Air pollution shortens people's lives worldwide on a much larger scale than smoking, HIV/AIDS, and diseases such as malaria, a new study has found.
According to German researchers who led the study, as many as five-and-a-half million deaths related to air pollution are potentially avoidable every year.
The researchers used a new method of modeling the effects of different sources of air pollution on death rates. From this, they were able to estimate that in 2015, air pollution caused an extra 8.8 million premature deaths around the world.
This represents an average shortening of life expectancy of almost three years among all people globally.
In comparison, smoking shortens life expectancy by an average of 2.2 years (7.2 million deaths), while HIV/AIDS shortens it by 0.7 years (one million deaths).
Meanwhile diseases that are carried by parasites, insects, ticks and fleas, such as malaria, shorten life expectancy by 0.6 years (600,000 deaths), while all forms of violence, including wars, shorten it by 0.3 years (530,000 deaths).
The study found that air pollution has a greater impact on older people. Globally, three-quarters of air pollution deaths occur in people over the age of 60.

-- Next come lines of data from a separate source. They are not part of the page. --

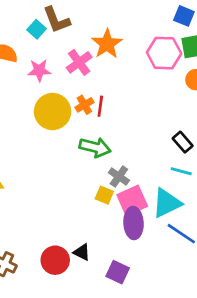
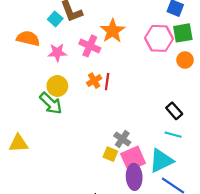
pink cross: (79, 62) -> (90, 46), turned -30
yellow circle: (53, 112) -> (57, 86), moved, size x0.7
green arrow: (95, 147) -> (51, 103), moved, turned 30

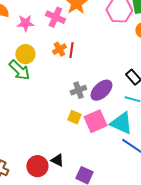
gray cross: (122, 139) -> (78, 90), moved, turned 35
cyan triangle: (161, 161) -> (121, 123), turned 50
purple ellipse: (134, 177) -> (101, 90), moved, turned 50

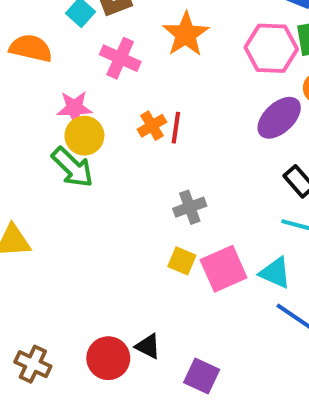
pink cross: (55, 17) -> (120, 58), moved
pink star: (25, 23) -> (75, 108), moved
purple ellipse: (101, 90) -> (279, 118), moved
cyan triangle: (121, 123) -> (275, 273), size x0.7

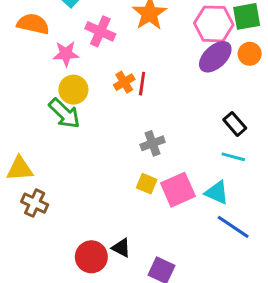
pink star: (75, 108) -> (66, 54), moved
purple ellipse: (279, 118) -> (215, 57), moved
brown cross: (33, 364) -> (35, 203), moved

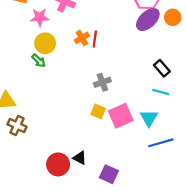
green arrow: (64, 113) -> (39, 61), size x0.6
cyan triangle: (217, 193) -> (149, 118), turned 36
blue line: (233, 227) -> (161, 143), turned -50

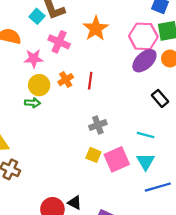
orange cross: (82, 38) -> (66, 80), moved
green arrow: (39, 61) -> (32, 103), turned -40
black rectangle: (162, 68) -> (160, 98), moved
cyan line: (161, 92) -> (146, 135), moved

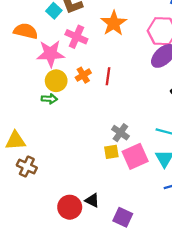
pink star: (34, 58) -> (50, 54), size x1.4
gray cross: (98, 125) -> (120, 133), moved, turned -35
yellow square: (93, 155) -> (111, 152), turned -32

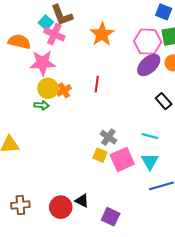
pink cross: (76, 37) -> (54, 34), moved
orange cross: (83, 75) -> (64, 90), moved
yellow square: (111, 152) -> (100, 155), turned 32
brown cross: (27, 167) -> (20, 205), moved, turned -30

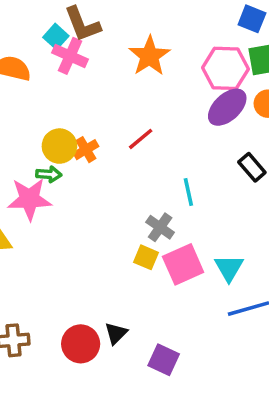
pink star: (43, 63) -> (29, 199), moved
red line: (97, 84) -> (141, 139), turned 42
cyan line: (150, 136) -> (188, 192), moved, turned 63
black triangle: (82, 201) -> (116, 333), turned 48

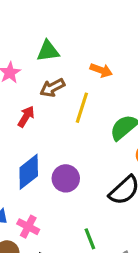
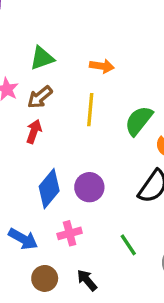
brown arrow: (52, 88) -> (40, 97), moved
pink cross: (28, 227) -> (70, 233), moved, turned -30

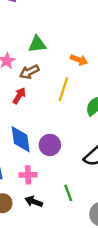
blue diamond: (49, 189) -> (21, 139), turned -60
black arrow: (87, 280) -> (34, 202), moved, turned -42

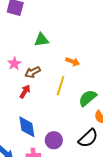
green triangle: (37, 44) -> (41, 40), moved
purple circle: (50, 145) -> (54, 140), moved

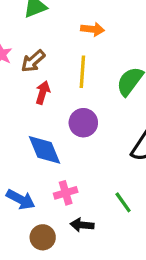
red arrow: (25, 92) -> (43, 93), moved
purple circle: (54, 140) -> (83, 123), moved

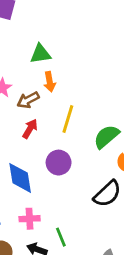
orange arrow: (93, 29) -> (50, 82), moved, turned 60
green line: (123, 202) -> (61, 237), moved

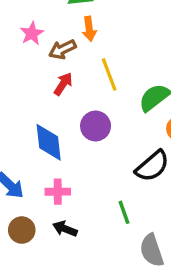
yellow line: (68, 119) -> (109, 74), turned -40
green line: (61, 237) -> (124, 212), moved

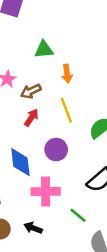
orange arrow: (89, 29) -> (67, 74), moved
pink cross: (58, 192) -> (46, 191), moved, size x1.5
green line: (124, 212) -> (78, 215), turned -30

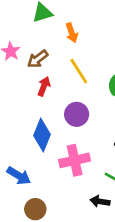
blue diamond: (20, 162) -> (42, 135), turned 40
black arrow: (33, 228) -> (100, 201), moved

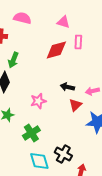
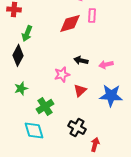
pink star: (38, 101) -> (62, 74), moved
red triangle: (75, 105) -> (80, 90), moved
cyan diamond: (39, 161) -> (34, 130), moved

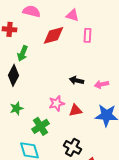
red diamond: (70, 23) -> (54, 35), moved
pink star: (62, 74) -> (57, 103), moved
red triangle: (80, 90) -> (76, 110), turned 32

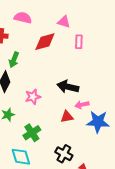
black arrow: (77, 80) -> (68, 87), size x1.5
pink arrow: (102, 84) -> (82, 105), moved
pink star: (57, 103) -> (33, 97), moved

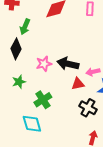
black arrow: (68, 87) -> (68, 64), moved
black cross: (64, 154) -> (88, 108), moved

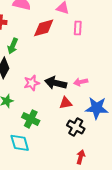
pink arrow: (93, 72) -> (81, 82), moved
green cross: (43, 100) -> (31, 119), turned -30

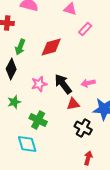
red diamond: (44, 28) -> (51, 47), moved
pink rectangle: (78, 28) -> (85, 29), turned 40
black arrow: (56, 83) -> (63, 84), turned 40

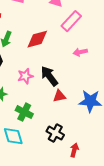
pink rectangle: (85, 29) -> (71, 21), size x1.5
pink arrow: (88, 83) -> (80, 52), moved
black cross: (83, 128) -> (55, 133), moved

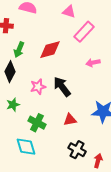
red triangle: (59, 96) -> (70, 120), moved
black cross: (55, 133) -> (77, 150), moved
red arrow: (74, 150) -> (98, 161), moved

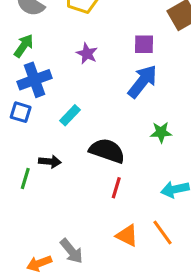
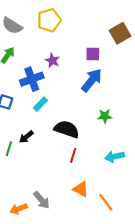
blue cross: (35, 80) -> (32, 79), moved
black arrow: (50, 162) -> (26, 137), turned 136
orange line: (163, 233) -> (106, 202), moved

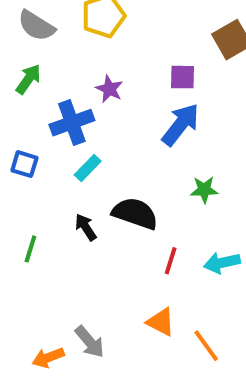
black arrow: (26, 137) -> (86, 227), moved, turned 96
red line: (73, 155) -> (171, 261), moved

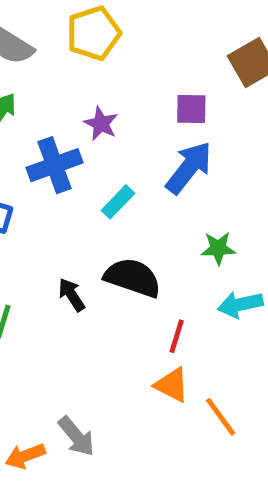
cyan rectangle: (88, 168) -> (118, 202), moved
cyan arrow: (222, 263) -> (240, 304), moved
orange triangle: (161, 322) -> (172, 385), moved
orange line: (206, 346) -> (221, 417), moved

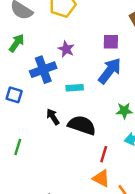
cyan rectangle: (118, 202) -> (75, 88), turned 42
black arrow: (72, 295) -> (53, 117), moved

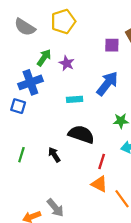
purple square: (111, 42) -> (112, 45), moved
green arrow: (17, 43) -> (44, 58), moved
blue cross: (43, 70) -> (30, 82), moved
black arrow: (53, 117) -> (54, 155), moved

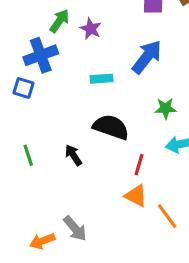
green line: (21, 155) -> (28, 155), turned -35

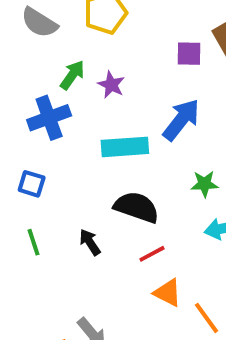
cyan rectangle: (102, 79) -> (125, 147), size x1.6
blue square: (24, 88) -> (32, 184), moved
red line: (139, 165) -> (152, 254), moved, turned 45

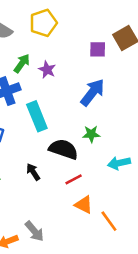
cyan rectangle: (125, 147) -> (37, 116), moved, turned 72
green star: (205, 184) -> (91, 134), moved

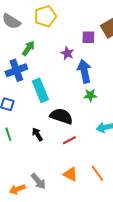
purple star: (47, 70) -> (67, 53), moved
blue arrow: (93, 92) -> (84, 71), turned -50
green star: (91, 134) -> (90, 95), moved
orange triangle: (84, 205) -> (70, 174), moved

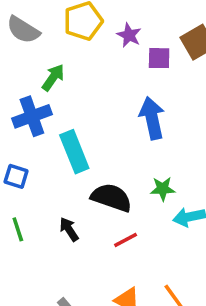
purple star: (67, 53) -> (129, 35), moved
green star: (90, 95) -> (163, 189), moved

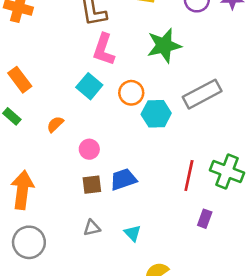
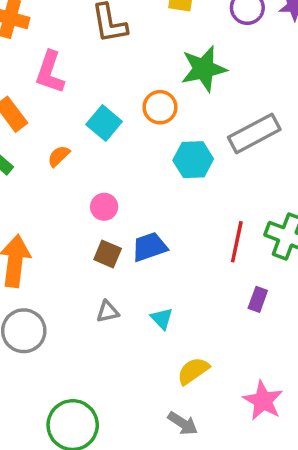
pink L-shape: (104, 49) -> (50, 72), moved
orange circle: (131, 93) -> (160, 107), moved
orange semicircle: (55, 124) -> (59, 156), moved
brown square: (92, 185) -> (108, 254), turned 30

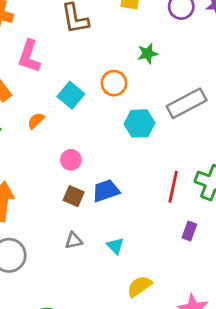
green star: (204, 69) -> (148, 54), size x0.6

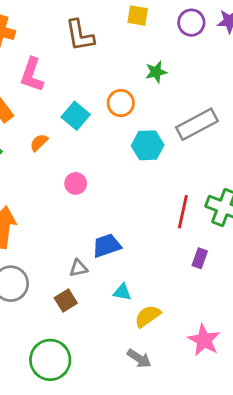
blue trapezoid: (106, 191) -> (107, 246), moved
brown square: (74, 196) -> (66, 301), moved, turned 35
cyan triangle: (115, 246) -> (122, 292), moved, turned -36

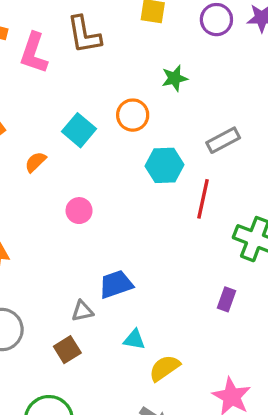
pink L-shape: (32, 75) -> (34, 53), moved
gray rectangle: (197, 124) -> (223, 140), size x0.7
red line: (183, 212) -> (203, 199), moved

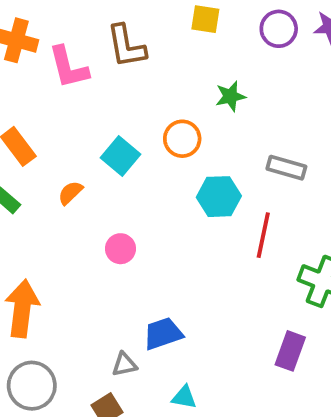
pink L-shape: (34, 53) -> (68, 67), turned -33
gray rectangle: (223, 140) -> (286, 168), turned 44
purple rectangle: (226, 299) -> (290, 351), size x1.4

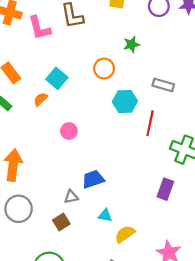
cyan square: (120, 156) -> (57, 78), moved

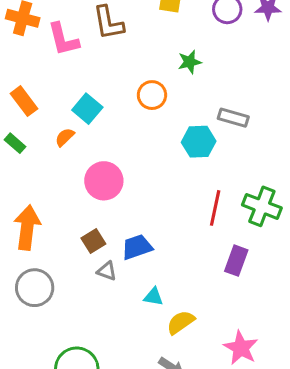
cyan hexagon: (125, 101) -> (199, 142), moved
red line: (150, 123) -> (215, 208), moved
pink circle: (69, 131) -> (104, 181), size x1.6
gray triangle: (71, 197) -> (107, 271), turned 32
brown square: (61, 222) -> (93, 241), moved

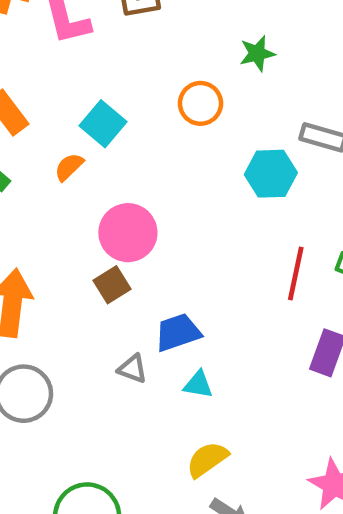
brown square: (93, 241) -> (112, 285), moved
cyan triangle: (154, 297) -> (198, 385), moved
yellow semicircle: (181, 322) -> (207, 459), moved

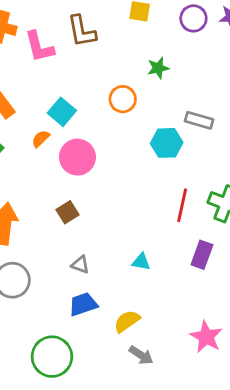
pink circle: (128, 233) -> (77, 157), moved
blue trapezoid: (178, 332) -> (83, 304), moved
cyan triangle: (198, 385) -> (141, 262), moved

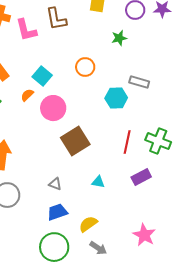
green star: (158, 68) -> (119, 38), moved
brown square: (68, 212) -> (75, 141), moved, size x1.8
purple rectangle: (202, 255) -> (141, 177), turned 42
green circle: (52, 357) -> (54, 247), moved

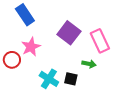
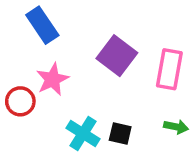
pink rectangle: (100, 41) -> (169, 69), turned 35
green arrow: (89, 64) -> (176, 127), moved

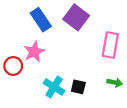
blue rectangle: (42, 25) -> (41, 20), moved
purple square: (117, 56) -> (76, 17), moved

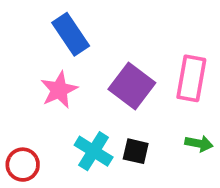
purple square: (76, 17) -> (132, 86), moved
red circle: (13, 66) -> (23, 165), moved

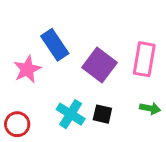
blue rectangle: (71, 34) -> (55, 45), moved
pink star: (59, 90) -> (27, 69), moved

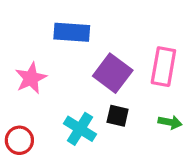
blue rectangle: (55, 45) -> (72, 32), moved, turned -52
black square: (102, 114) -> (118, 116), moved

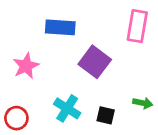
pink rectangle: (163, 67) -> (137, 26), moved
black square: (118, 116) -> (106, 115), moved

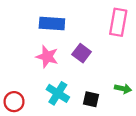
purple square: (95, 62) -> (82, 53), size x0.7
pink star: (26, 66) -> (47, 57), moved, turned -30

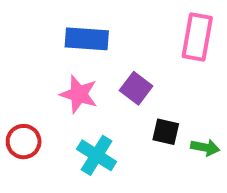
black square: (91, 99) -> (166, 132), moved
red circle: (14, 102) -> (24, 142), moved

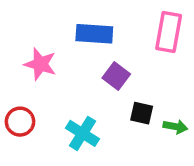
blue rectangle: (87, 39) -> (94, 34), moved
pink star: (79, 94) -> (40, 64), moved

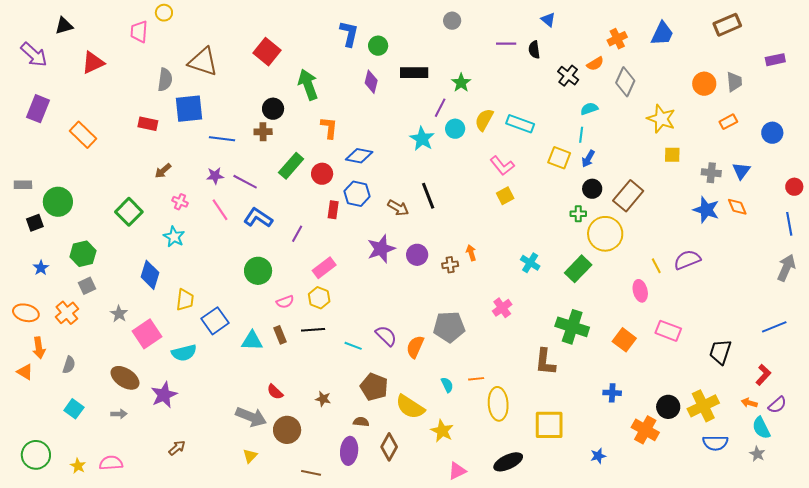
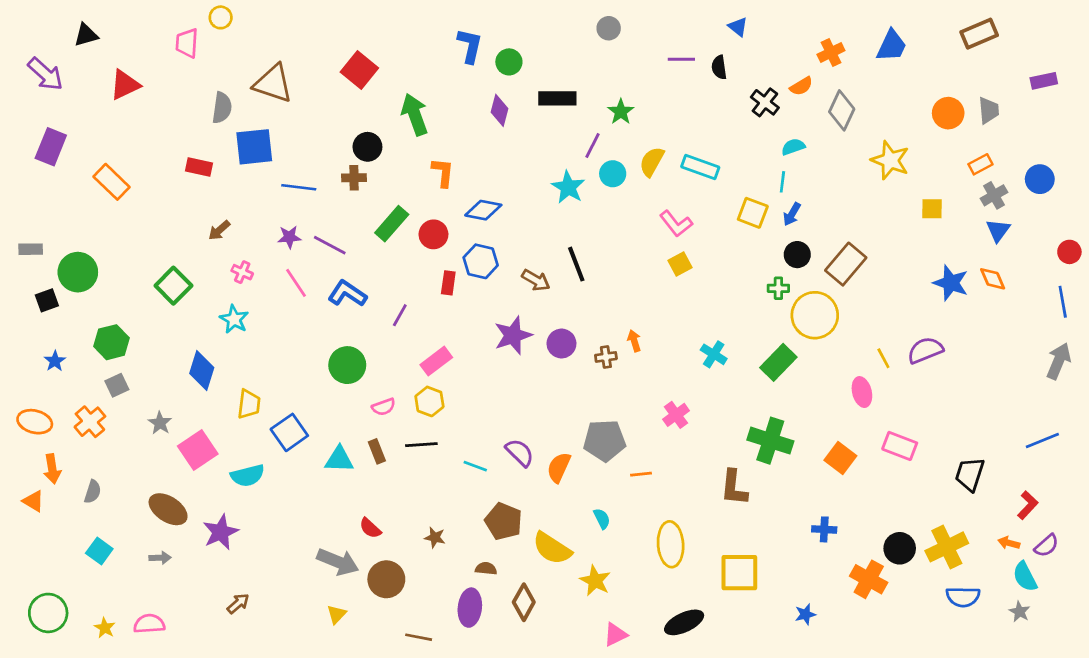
yellow square: (672, 155) -> (932, 209), moved
gray cross: (711, 173) -> (994, 195), moved, turned -36
orange line: (476, 379) -> (641, 474), moved

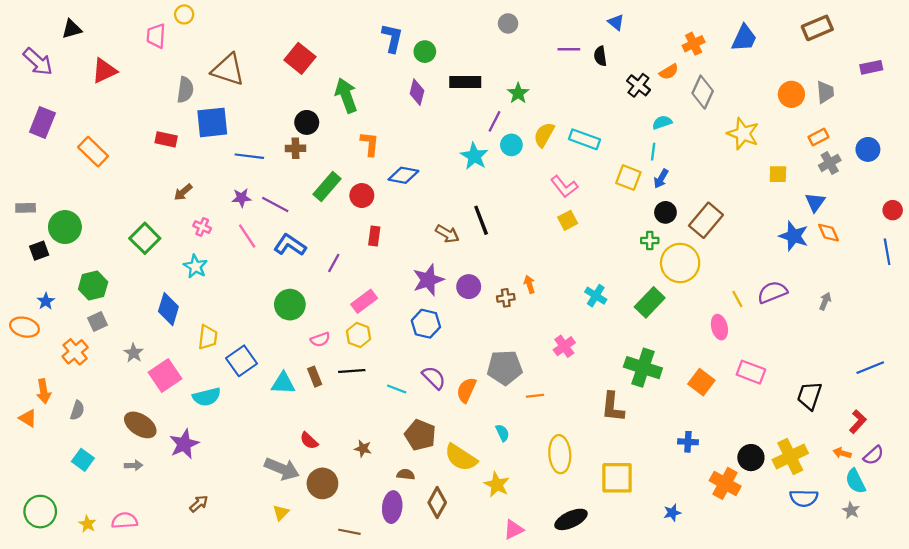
blue triangle: (998, 230) -> (815, 202), moved
blue hexagon: (481, 261) -> (426, 324), moved
gray arrow: (1059, 361) -> (825, 301), moved, size x0.6
orange ellipse: (35, 422) -> (24, 327), moved

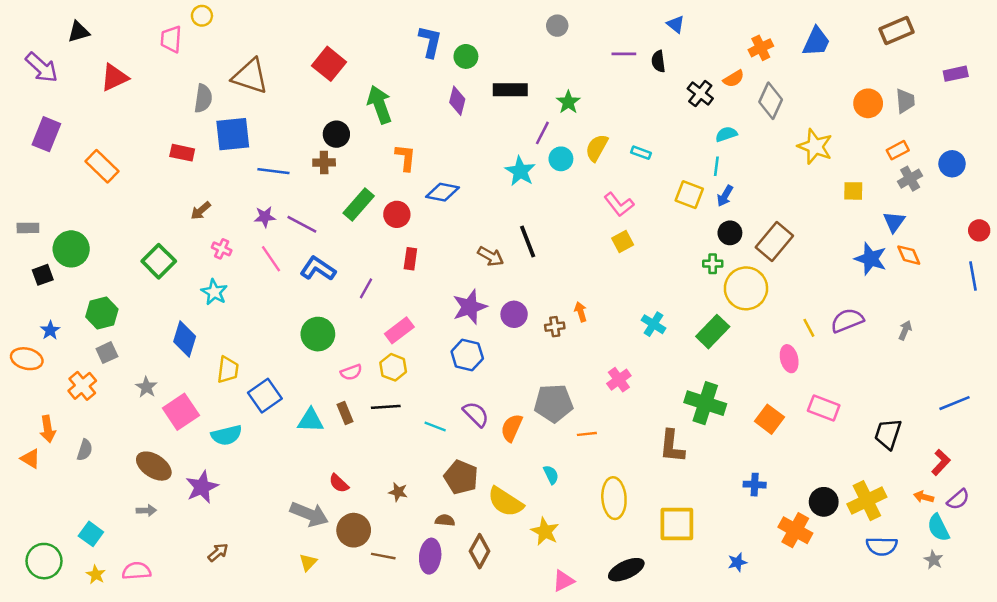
cyan rectangle: (585, 139) -> (641, 153), size x0.6
cyan square: (83, 460) -> (91, 534), moved
brown line: (349, 532) -> (383, 556), moved

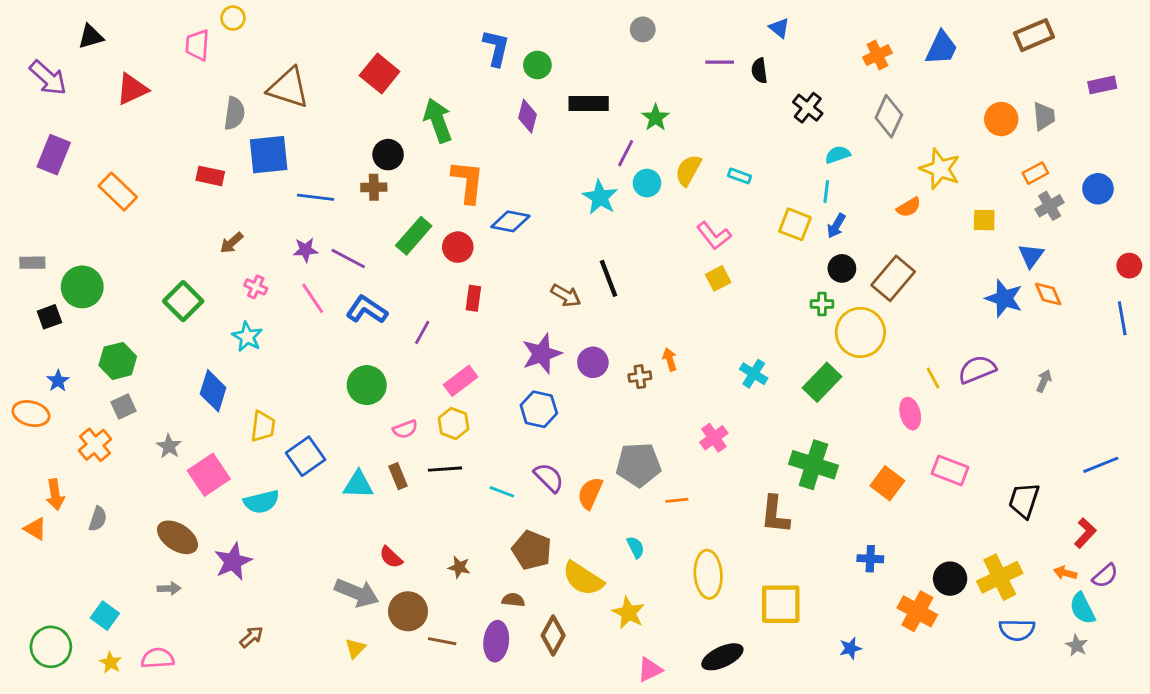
orange semicircle: (734, 79) -> (909, 207), moved
orange L-shape: (405, 158) -> (468, 182), size x1.4

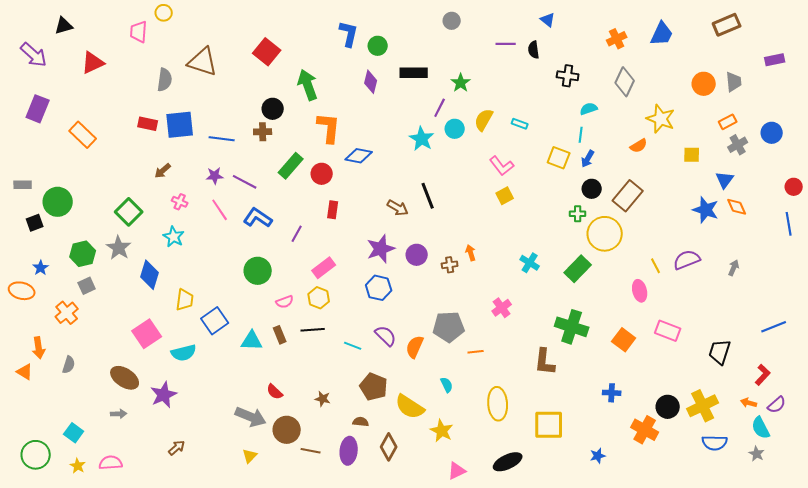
black cross: (808, 108) -> (568, 76), turned -30
blue square: (269, 155) -> (180, 125), moved
gray star: (169, 446) -> (119, 248), moved, size x1.4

As part of the study, the researchers looked at the impact of air pollution on six categories of disease - lower respiratory tract infection, chronic obstructive pulmonary disease (COPD), lung cancer, heart disease, cerebrovascular disease leading to stroke, and other non-communicable diseases, such as high blood pressure and diabetes.
They found that cardiovascular diseases (heart disease and cerebrovascular disease combined) are responsible for the greatest proportion of shortened lives from air pollution - 43% of the loss in life expectancy globally.
"It is remarkable that both the number of deaths and the loss in life expectancy from air pollution rival the effects of tobacco smoking and are much higher than other causes of death. Air pollution exceeds malaria as a global cause of premature death by a factor of 19; it exceeds violence by a factor of 16, HIV/AIDS by a factor of nine, alcohol by a factor of 45, and drug abuse by a factor of 60," explained one of the lead researchers, Prof Jos Lelieveld of the University Medical Centre Mainz in Germany.
Meanwhile according to the study's co-lead researcher, Prof Thomas Münzel, also of University Medical Centre Mainz, policy makers and the medical community "should be paying much more attention to this".
"Since the impact of air pollution on public health overall is much larger than expected, and is a worldwide phenomenon, we believe our results show there is an ‘air pollution pandemic'. Both air pollution and smoking are preventable, but over the past decades, much less attention has been paid to air pollution than to smoking, especially among cardiologists," he noted.
He pointed out that this research distinguishes between avoidable, human-made air pollution and pollution from natural sources, such as wildfire emissions, which cannot be avoided.
"We show that about two-thirds of premature deaths are attributable to human-made air pollution, mainly from fossil fuel use. This goes up to 80% in high-income countries. Five and a half million deaths worldwide a year are potentially avoidable.
"It is important that policy-makers and the medical community realise that air pollution is an important risk factor for heart and blood vessel disease. It should be included as a risk factor, along with smoking, diabetes and high blood pressure and cholesterol, in the guidelines of the European Society of Cardiology and the American Heart Association on the prevention of acute and chronic heart syndromes and heart failure," Prof Münzel said.
Air pollution causes damage to the blood vessels as a result of increased oxidative stress, which leads to increases in blood pressure, heart attacks, heart failure, stroke and diabetes.
Details of these findings are published in the journal, Cardiovascular Research.